I keep my hands by my side. “I can’t—”
Rand blinks at me. Then something seems to click and he tips his head back to laugh. “Right. Of course.”
“You know me?”
He chuckles. “Sweetheart, everyone knows you.”
I stiffen. “Who’s everyone?”
“Come inside,” he says, ignoring my question. He moves to one side, drawing the door open wider. I take a step and stop before him, my feet hitting a faded green mat. “Who’s. Everyone,” I repeat, refusing to have my questions swept aside. I was brought here against my own volition, and I want someone to answer for it.
He looks down at me, then right at Caden. “Strong personality,” he mutters and walks off down the hall.

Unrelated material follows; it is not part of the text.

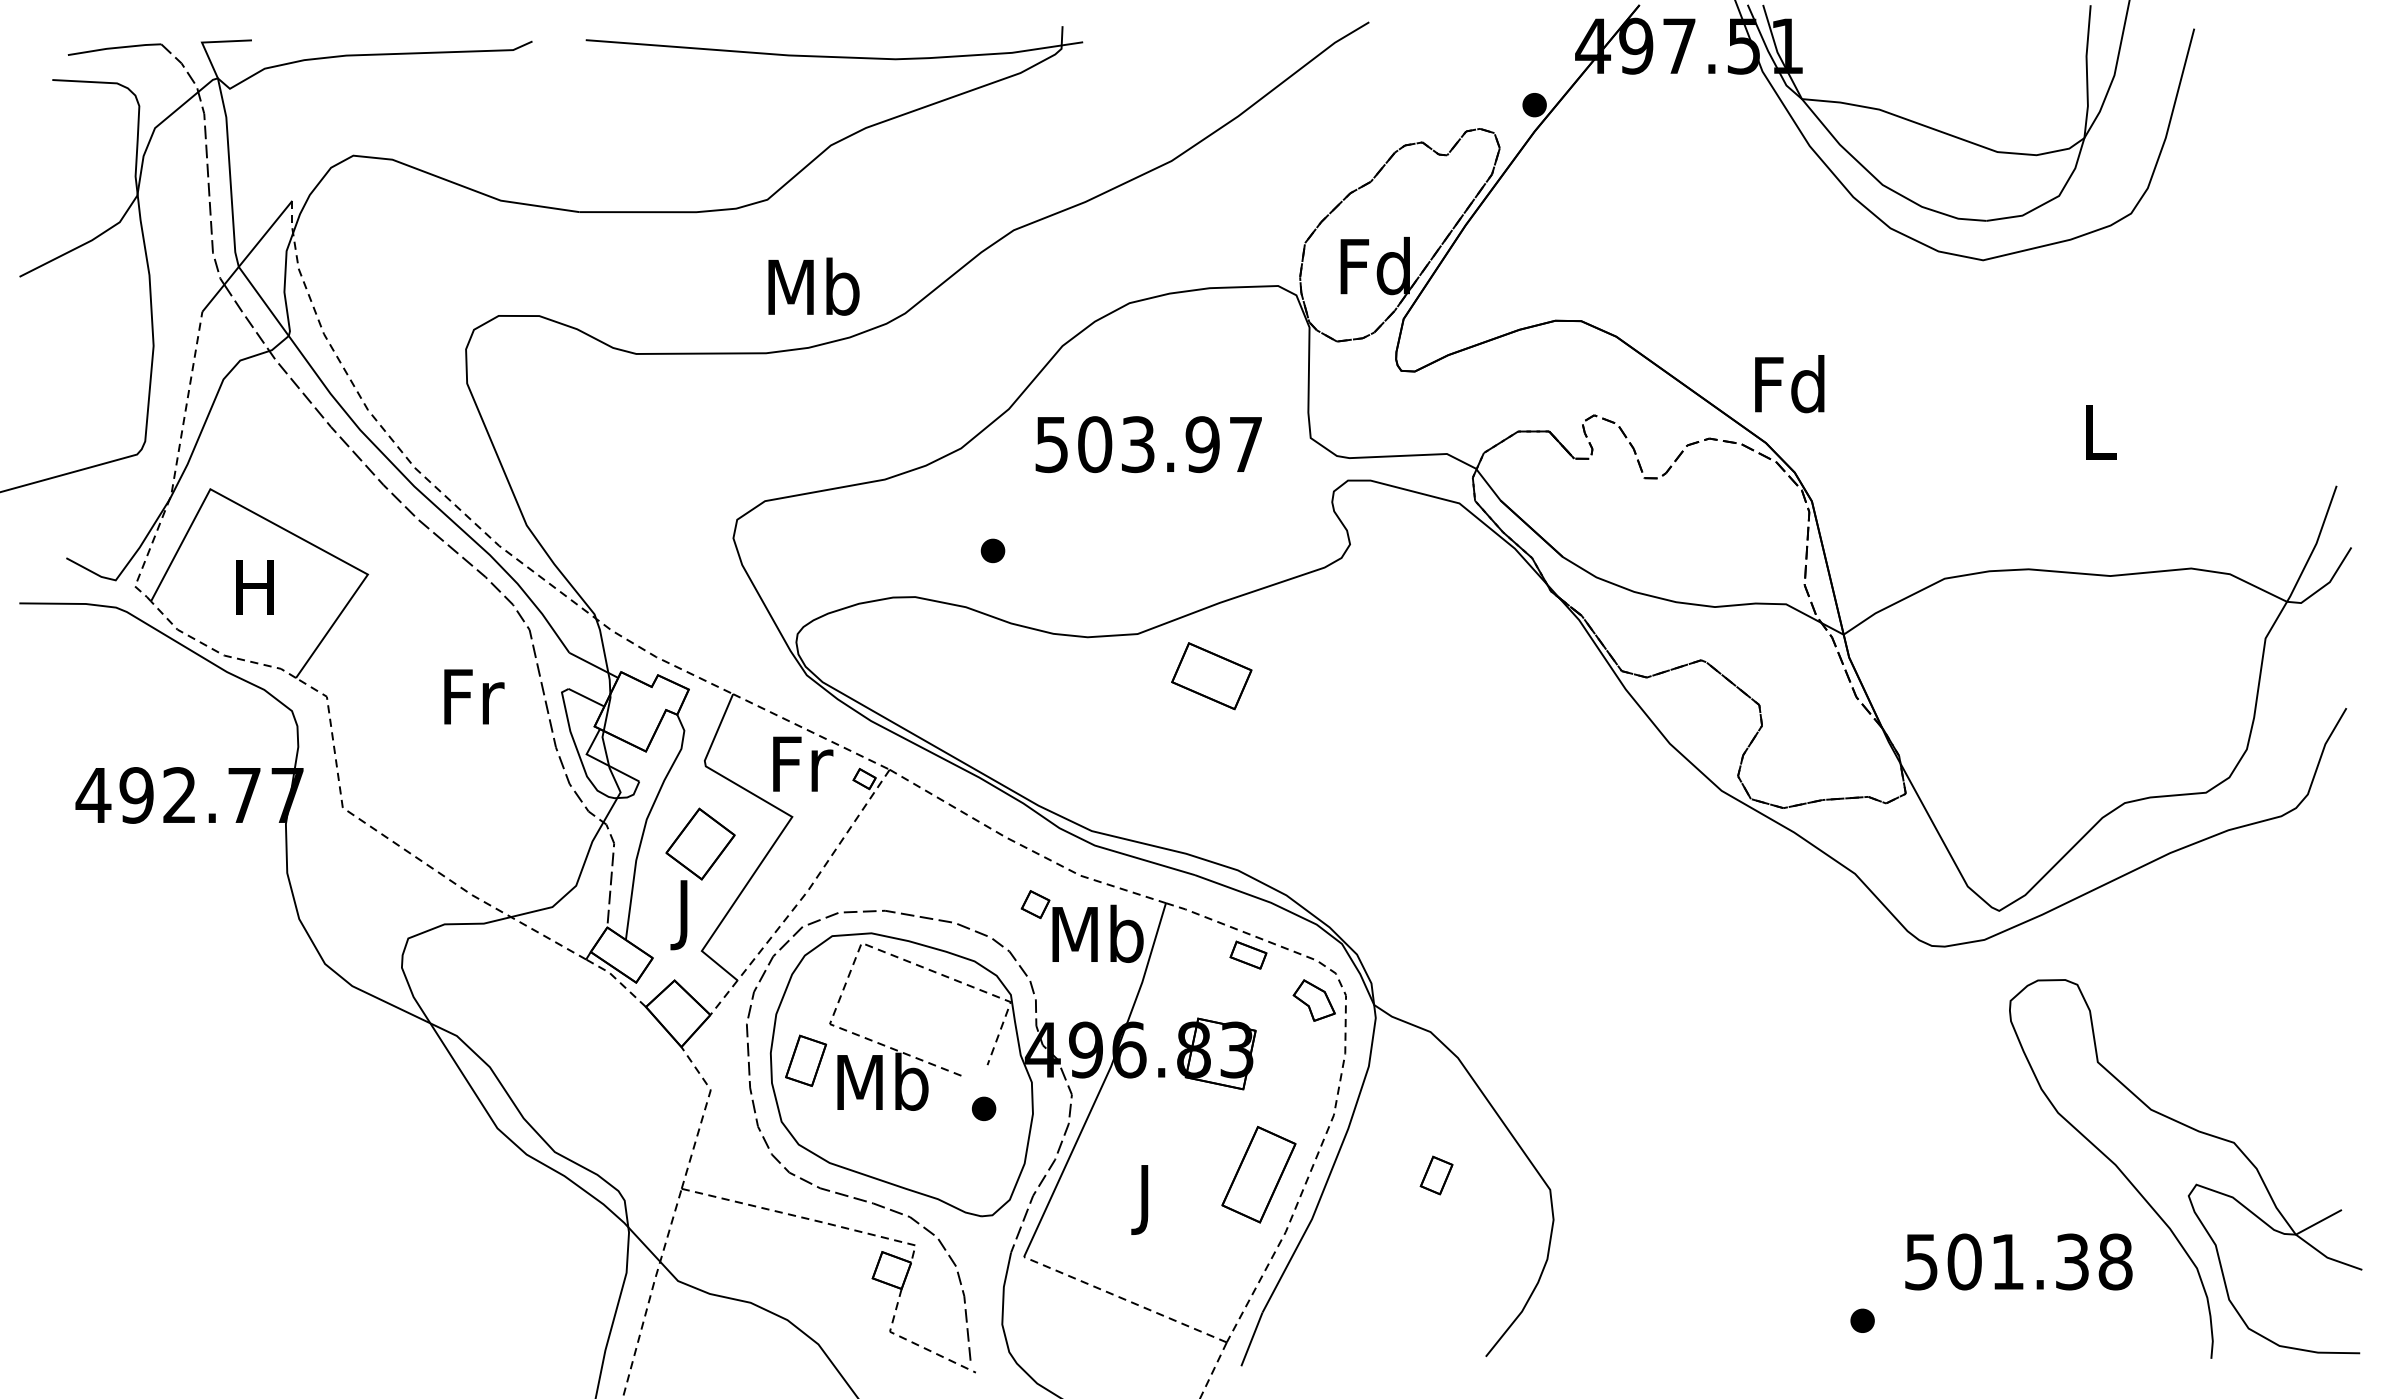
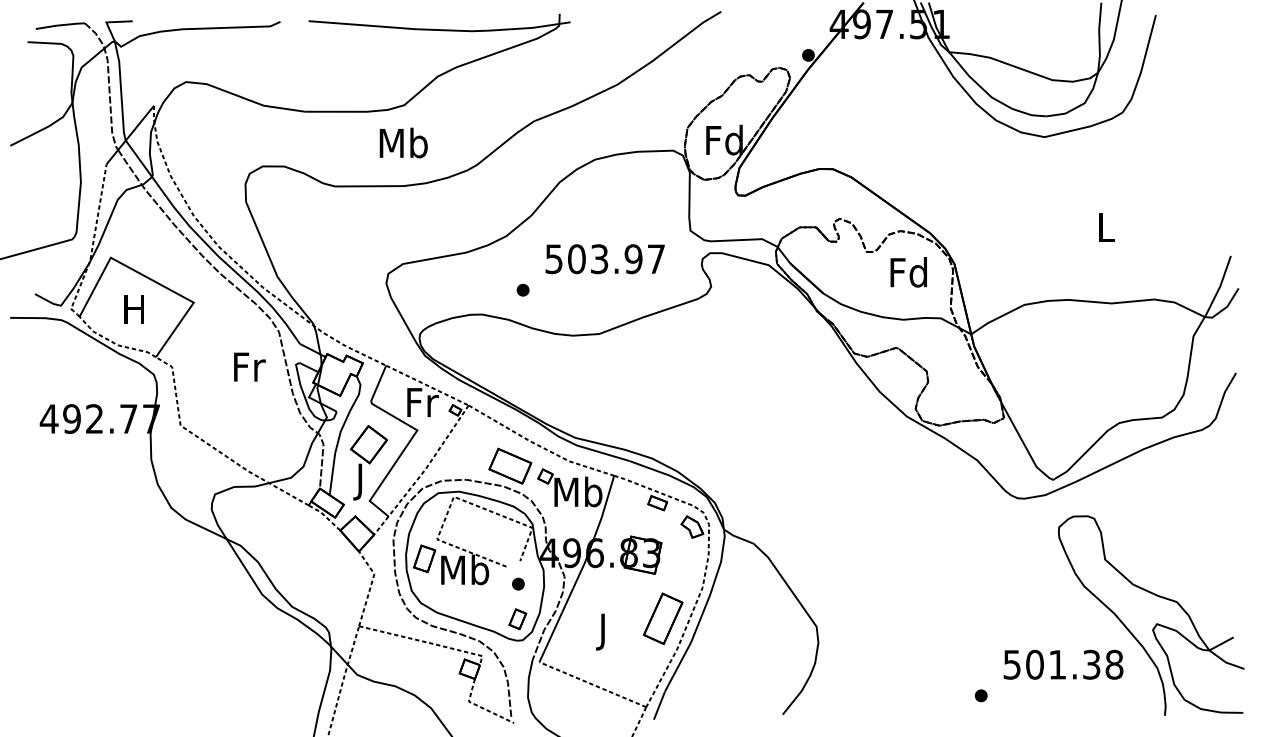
text: (813, 285) -> (403, 142), moved
text: (1789, 384) -> (908, 272), moved
text: (1147, 445) -> (604, 259), moved
part: (1212, 674) -> (510, 465), moved
part: (1436, 1175) -> (517, 619), moved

I glare after him, anger swelling within me. Caden places a hand on my shoulder. “Let it go. You’ll get your answers when he’s ready to give them.”
He continues on past, but I don’
t move an inch. “Why don’t you just tell me then?”

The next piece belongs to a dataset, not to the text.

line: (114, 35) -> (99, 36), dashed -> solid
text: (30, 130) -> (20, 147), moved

“I’m not meant to,” he says, pausing to look back in my direction.
“But what about that swapped thing? You told me about that.”
“I shouldn’t have.”
I frown. “Why? Because Rand said so?”
“Because everyone said so,” he replies—although his tone indicates that he is less than happy about it himself—and continues down the hall.

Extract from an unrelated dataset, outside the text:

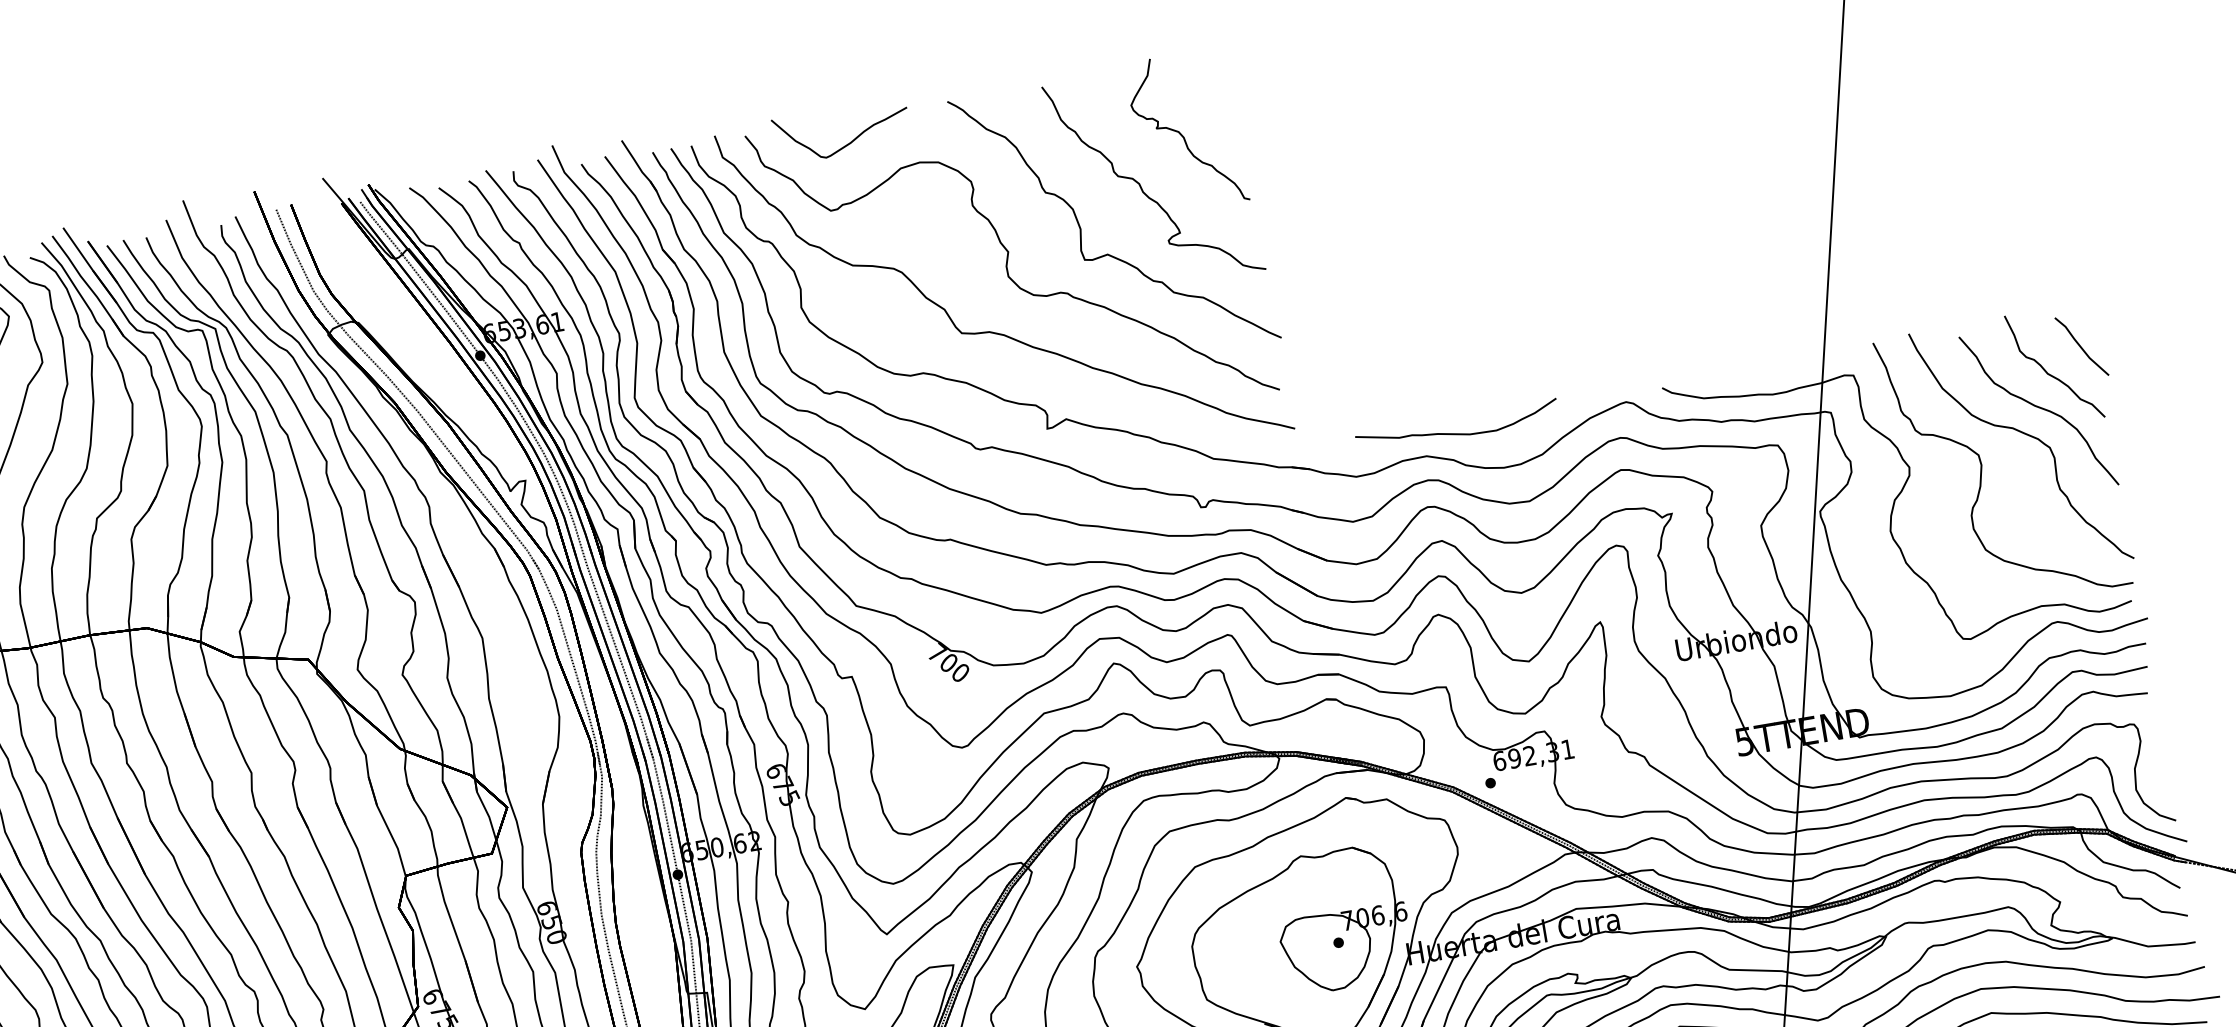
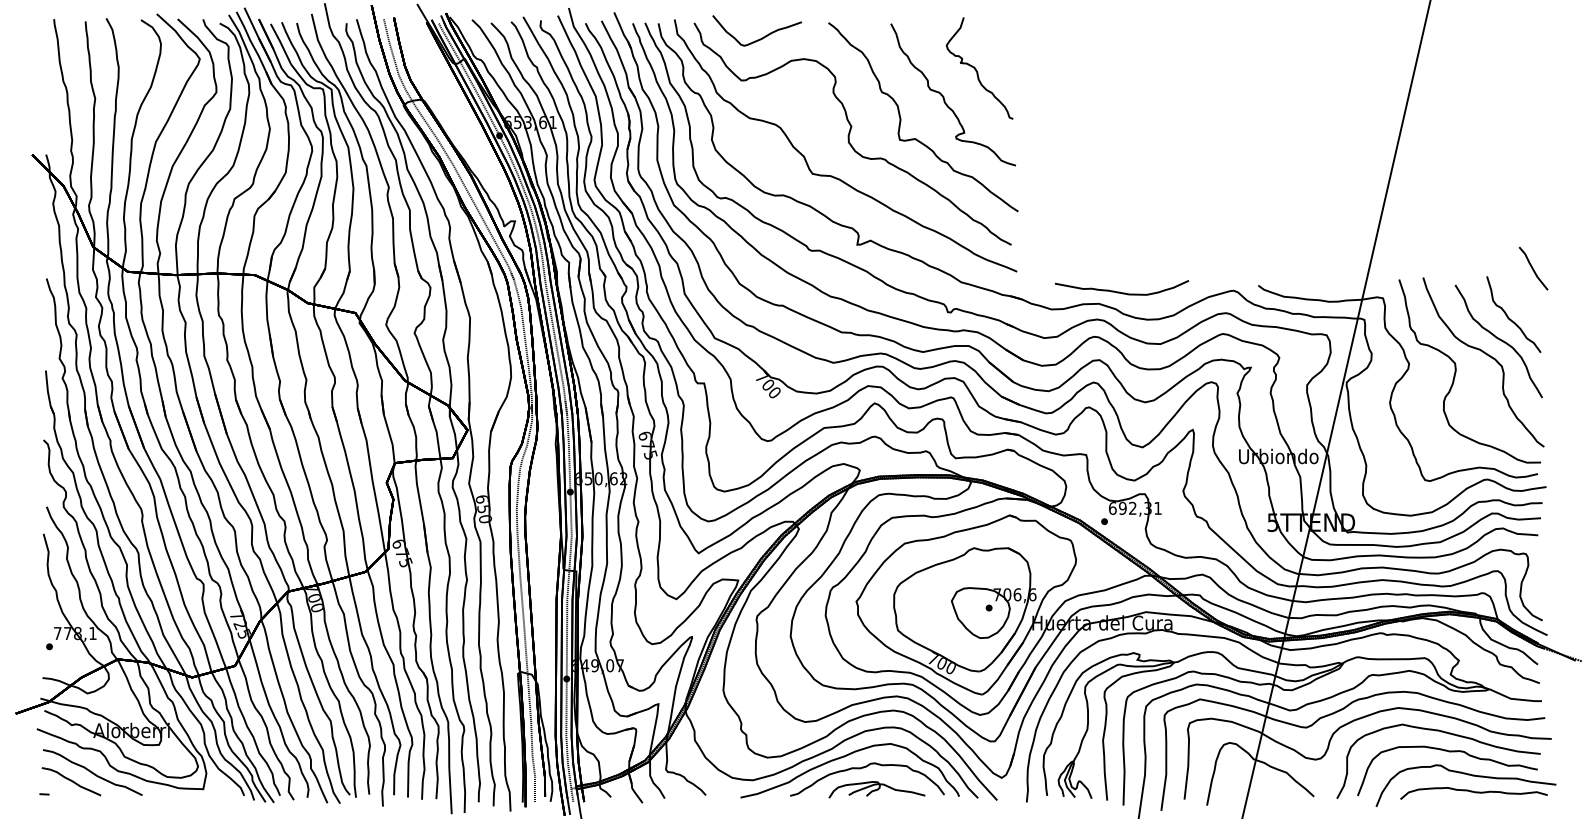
part: (2081, 346) -> (1533, 268), moved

As I follow, I take notice of the house’s interior. Light wooden floorboards. Creamy beige walls. There’s a wooden staircase to my left and on my right, an open door leads into what I take to be a kitchen and dining area. Ahead of me, the hall spans the length of the house before opening up into a living room, a couch poking out from around the corner.
The house itself is quite modern—all clean angles and polished metal fixtures and contemporary hanging lights—but the furniture and possessions I pass look like things you’d buy at a secondhand shop. Tables and chairs made from dark scratched wood. Mirrors and paintings with ornate yet tarnished golden frames. A faded red and gold floral runner with fraying tassels. Atop wooden shelves, painted vases and standing photo frames and ceramic trinkets sit gathering dust. In the corner of the living room, there’s even a gold metre-tall statue of a woman draped in linen cloth, holding a pan of water above her head.
Rand’s already sat himself down on a worn used-to-be yellow couch. He gestures for us to sit, and I reluctantly take a place next to Caden opposite him.
Rand doesn’t waste any time. “What do you know?”
“Excuse me?”
“It’s not like Caden kept his mouth shut. What has he told you?”
“Uh…”
Caden interjects. “She knows about spirits and ghosts, and saw a man blow a hole in my car with his eyes. I also may have mentioned she was swapped with Sara Falconer,” he adds.
Rand’s eyes skip to Caden, and I swear he’s about to get angry. But whatever emotion I caught building up melts away in the next moment. He shakes his head, smiling lopsidedly. “See what I mean,” he tells me.
“I suppose I’m here because you have a theory about my disease?”